> **What is required**
The reply to the records below should contain exactly the lines from the line with "Figure 1: A" through the line with "Step-by-step proofreading of", and nothing besides.

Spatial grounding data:
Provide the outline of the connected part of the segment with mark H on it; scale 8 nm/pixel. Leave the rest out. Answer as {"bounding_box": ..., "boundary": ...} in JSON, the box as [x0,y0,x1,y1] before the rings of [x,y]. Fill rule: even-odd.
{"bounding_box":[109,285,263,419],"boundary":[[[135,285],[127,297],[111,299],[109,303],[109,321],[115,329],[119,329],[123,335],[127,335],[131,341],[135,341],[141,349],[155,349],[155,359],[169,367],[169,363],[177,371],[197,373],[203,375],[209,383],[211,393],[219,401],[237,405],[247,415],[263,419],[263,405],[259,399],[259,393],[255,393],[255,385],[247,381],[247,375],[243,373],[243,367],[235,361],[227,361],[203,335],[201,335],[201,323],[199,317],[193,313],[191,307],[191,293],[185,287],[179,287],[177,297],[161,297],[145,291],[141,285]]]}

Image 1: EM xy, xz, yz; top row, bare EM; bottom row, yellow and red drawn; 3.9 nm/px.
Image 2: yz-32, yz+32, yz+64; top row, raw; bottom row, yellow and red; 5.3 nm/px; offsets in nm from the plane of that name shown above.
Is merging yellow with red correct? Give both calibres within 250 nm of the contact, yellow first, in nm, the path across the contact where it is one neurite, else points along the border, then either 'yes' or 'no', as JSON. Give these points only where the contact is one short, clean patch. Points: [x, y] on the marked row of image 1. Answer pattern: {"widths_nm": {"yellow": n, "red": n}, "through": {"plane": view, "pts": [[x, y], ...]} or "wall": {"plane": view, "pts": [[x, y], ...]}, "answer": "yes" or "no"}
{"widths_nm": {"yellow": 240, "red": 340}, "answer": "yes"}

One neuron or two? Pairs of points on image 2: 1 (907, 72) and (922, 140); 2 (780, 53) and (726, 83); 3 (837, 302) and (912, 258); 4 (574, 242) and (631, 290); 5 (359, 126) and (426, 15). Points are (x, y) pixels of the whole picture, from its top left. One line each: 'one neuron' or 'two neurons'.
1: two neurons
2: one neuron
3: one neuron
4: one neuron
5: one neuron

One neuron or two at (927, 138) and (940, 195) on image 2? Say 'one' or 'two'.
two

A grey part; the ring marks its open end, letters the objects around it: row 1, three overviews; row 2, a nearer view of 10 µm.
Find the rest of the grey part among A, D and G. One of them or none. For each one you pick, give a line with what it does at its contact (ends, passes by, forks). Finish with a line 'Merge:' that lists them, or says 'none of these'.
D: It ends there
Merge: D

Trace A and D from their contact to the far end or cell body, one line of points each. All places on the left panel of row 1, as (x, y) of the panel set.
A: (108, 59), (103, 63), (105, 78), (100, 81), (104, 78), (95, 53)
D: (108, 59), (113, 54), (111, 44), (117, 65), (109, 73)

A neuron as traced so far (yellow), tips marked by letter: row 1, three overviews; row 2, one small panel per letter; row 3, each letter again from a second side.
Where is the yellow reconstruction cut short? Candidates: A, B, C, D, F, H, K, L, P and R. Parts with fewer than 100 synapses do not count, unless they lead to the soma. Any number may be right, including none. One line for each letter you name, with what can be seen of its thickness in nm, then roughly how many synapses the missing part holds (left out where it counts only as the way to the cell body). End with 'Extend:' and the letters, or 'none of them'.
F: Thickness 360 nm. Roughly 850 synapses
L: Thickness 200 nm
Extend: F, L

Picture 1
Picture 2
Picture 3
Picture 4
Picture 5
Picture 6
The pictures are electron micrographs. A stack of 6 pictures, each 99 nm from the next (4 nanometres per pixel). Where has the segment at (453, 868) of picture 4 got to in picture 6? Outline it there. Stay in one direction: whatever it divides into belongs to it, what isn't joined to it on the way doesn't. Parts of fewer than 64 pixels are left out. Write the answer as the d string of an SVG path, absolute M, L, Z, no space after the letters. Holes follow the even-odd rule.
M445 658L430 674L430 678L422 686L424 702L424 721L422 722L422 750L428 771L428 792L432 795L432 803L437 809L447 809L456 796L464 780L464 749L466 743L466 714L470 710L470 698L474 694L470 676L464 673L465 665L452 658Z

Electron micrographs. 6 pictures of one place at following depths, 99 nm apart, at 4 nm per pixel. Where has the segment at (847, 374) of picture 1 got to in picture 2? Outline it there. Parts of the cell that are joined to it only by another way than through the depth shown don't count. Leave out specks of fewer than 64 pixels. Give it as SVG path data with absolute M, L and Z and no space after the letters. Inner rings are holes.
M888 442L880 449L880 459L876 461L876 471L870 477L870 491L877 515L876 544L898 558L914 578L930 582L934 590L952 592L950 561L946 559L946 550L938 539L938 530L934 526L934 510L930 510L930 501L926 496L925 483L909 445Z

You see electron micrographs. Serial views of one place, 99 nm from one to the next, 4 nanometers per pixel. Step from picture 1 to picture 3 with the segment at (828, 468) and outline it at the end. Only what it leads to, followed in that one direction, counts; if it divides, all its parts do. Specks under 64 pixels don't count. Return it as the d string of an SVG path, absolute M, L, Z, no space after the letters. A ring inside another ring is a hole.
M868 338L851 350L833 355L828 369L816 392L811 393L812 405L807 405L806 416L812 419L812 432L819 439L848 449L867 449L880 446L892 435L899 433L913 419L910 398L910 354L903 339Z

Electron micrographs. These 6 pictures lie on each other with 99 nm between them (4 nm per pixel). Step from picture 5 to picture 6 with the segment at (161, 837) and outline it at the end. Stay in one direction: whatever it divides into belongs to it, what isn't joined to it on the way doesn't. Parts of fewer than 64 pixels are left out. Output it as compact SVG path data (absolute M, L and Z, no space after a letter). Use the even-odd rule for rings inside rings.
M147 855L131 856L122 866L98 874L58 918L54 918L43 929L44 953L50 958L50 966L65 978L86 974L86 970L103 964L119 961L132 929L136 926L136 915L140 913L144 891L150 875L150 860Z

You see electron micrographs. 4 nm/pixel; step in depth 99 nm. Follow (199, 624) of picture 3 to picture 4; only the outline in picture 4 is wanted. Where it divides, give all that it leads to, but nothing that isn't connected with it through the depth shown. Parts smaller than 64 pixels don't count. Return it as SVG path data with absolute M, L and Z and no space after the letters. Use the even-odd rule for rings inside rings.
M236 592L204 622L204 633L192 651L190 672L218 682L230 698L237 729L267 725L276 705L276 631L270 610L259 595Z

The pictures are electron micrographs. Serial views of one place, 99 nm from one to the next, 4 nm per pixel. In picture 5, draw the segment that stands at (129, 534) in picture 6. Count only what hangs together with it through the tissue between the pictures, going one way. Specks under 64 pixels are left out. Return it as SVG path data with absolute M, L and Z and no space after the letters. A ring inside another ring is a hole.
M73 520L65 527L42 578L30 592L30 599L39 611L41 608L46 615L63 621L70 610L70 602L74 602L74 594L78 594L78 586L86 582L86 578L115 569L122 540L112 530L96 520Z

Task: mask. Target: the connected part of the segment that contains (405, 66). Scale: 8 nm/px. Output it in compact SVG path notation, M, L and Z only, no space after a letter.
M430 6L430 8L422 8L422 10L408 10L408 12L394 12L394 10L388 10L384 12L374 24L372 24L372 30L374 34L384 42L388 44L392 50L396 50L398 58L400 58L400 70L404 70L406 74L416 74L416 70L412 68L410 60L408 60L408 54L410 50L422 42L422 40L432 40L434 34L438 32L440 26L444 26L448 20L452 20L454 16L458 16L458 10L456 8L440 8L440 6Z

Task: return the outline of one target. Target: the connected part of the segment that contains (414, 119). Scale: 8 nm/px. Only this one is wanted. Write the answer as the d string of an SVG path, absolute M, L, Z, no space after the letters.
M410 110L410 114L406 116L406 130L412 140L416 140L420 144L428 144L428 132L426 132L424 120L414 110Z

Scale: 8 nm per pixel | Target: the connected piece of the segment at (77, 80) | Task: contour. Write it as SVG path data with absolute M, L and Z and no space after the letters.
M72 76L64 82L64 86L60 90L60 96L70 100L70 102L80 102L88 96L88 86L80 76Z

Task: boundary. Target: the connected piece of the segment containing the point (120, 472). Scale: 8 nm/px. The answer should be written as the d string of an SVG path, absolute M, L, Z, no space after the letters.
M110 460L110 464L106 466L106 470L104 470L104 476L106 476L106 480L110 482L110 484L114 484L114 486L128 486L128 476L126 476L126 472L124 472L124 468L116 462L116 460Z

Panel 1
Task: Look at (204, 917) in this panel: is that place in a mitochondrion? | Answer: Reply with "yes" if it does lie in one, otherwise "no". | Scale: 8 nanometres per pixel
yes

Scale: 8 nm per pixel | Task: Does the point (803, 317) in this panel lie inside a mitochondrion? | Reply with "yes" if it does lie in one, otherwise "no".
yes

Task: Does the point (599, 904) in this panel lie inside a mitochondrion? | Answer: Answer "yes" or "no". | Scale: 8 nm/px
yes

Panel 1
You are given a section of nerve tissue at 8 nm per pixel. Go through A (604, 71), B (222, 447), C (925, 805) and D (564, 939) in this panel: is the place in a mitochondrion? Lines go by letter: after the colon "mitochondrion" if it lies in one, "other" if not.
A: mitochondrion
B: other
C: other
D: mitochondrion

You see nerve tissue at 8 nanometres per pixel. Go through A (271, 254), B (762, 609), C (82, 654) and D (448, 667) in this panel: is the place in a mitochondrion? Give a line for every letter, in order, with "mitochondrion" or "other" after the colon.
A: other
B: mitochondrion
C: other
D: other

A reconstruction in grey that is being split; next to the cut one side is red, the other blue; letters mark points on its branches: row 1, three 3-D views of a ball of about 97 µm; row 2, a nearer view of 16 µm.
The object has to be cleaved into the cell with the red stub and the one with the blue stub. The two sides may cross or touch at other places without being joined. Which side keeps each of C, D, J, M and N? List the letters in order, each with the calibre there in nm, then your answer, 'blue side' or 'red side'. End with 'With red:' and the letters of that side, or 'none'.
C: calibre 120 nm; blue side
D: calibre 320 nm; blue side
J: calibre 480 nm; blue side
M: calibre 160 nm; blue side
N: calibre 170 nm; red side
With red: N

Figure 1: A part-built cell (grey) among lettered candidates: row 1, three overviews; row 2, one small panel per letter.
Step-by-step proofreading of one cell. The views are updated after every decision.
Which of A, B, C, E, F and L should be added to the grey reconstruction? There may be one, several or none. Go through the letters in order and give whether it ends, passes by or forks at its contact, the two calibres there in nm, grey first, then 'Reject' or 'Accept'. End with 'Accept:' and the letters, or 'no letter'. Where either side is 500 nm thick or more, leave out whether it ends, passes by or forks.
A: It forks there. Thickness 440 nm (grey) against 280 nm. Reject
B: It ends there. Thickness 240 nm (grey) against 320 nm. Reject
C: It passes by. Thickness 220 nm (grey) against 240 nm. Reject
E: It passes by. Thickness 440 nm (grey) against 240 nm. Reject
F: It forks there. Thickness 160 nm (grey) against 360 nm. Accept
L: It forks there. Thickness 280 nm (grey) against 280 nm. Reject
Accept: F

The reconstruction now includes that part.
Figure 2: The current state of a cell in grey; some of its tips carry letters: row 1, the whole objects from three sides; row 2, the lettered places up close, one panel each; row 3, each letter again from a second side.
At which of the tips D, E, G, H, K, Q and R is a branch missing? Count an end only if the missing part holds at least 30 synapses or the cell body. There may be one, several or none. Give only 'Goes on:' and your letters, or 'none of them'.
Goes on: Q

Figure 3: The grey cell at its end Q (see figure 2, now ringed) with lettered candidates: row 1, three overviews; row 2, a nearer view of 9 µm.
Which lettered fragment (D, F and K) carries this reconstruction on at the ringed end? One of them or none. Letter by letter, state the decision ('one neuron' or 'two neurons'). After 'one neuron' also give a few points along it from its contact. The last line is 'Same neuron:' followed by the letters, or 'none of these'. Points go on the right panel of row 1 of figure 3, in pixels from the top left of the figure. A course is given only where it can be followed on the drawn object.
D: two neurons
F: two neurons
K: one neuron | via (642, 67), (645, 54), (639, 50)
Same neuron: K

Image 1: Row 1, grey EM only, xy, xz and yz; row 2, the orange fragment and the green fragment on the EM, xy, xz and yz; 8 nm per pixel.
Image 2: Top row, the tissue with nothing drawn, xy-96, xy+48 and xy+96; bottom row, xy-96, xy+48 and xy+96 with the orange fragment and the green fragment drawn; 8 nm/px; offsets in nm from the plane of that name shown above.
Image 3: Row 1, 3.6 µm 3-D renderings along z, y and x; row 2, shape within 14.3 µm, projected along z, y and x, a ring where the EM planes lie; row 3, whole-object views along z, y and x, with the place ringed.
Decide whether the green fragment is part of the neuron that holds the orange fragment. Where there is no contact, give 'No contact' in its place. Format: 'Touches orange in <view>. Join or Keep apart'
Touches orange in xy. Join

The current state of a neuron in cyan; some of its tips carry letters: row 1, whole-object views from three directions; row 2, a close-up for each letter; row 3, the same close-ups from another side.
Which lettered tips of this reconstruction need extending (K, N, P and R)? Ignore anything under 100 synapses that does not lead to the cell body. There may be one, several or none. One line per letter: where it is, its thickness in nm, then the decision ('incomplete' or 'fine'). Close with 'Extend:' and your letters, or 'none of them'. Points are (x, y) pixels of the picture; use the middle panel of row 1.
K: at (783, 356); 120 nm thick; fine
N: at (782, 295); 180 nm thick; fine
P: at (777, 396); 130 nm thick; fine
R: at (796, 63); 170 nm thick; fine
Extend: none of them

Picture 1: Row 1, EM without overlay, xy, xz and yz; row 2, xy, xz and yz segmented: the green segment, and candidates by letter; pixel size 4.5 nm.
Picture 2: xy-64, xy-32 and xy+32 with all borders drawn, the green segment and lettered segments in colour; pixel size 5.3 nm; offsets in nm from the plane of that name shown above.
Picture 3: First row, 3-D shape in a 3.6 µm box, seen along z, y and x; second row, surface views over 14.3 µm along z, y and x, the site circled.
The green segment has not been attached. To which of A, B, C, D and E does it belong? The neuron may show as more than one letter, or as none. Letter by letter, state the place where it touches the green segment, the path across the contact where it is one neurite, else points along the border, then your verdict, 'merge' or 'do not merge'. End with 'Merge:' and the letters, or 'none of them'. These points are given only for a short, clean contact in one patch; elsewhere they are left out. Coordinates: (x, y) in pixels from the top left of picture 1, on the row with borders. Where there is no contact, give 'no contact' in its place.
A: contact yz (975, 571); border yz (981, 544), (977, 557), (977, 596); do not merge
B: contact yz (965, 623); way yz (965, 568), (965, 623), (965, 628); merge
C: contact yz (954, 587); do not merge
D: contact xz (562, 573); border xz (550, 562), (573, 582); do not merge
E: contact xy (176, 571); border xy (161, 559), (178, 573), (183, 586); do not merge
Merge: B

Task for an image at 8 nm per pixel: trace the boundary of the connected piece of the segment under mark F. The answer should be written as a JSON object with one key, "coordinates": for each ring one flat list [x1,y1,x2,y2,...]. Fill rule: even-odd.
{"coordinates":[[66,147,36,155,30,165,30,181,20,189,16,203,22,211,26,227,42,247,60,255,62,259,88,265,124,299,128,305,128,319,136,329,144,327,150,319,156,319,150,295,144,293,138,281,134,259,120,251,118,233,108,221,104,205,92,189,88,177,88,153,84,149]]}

> **Response**
Figure 1: A part-built cell (grey) among lettered candidates: row 1, three overviews; row 2, one small panel per letter.
Step-by-step proofreading of one cell. The views are updated after every decision.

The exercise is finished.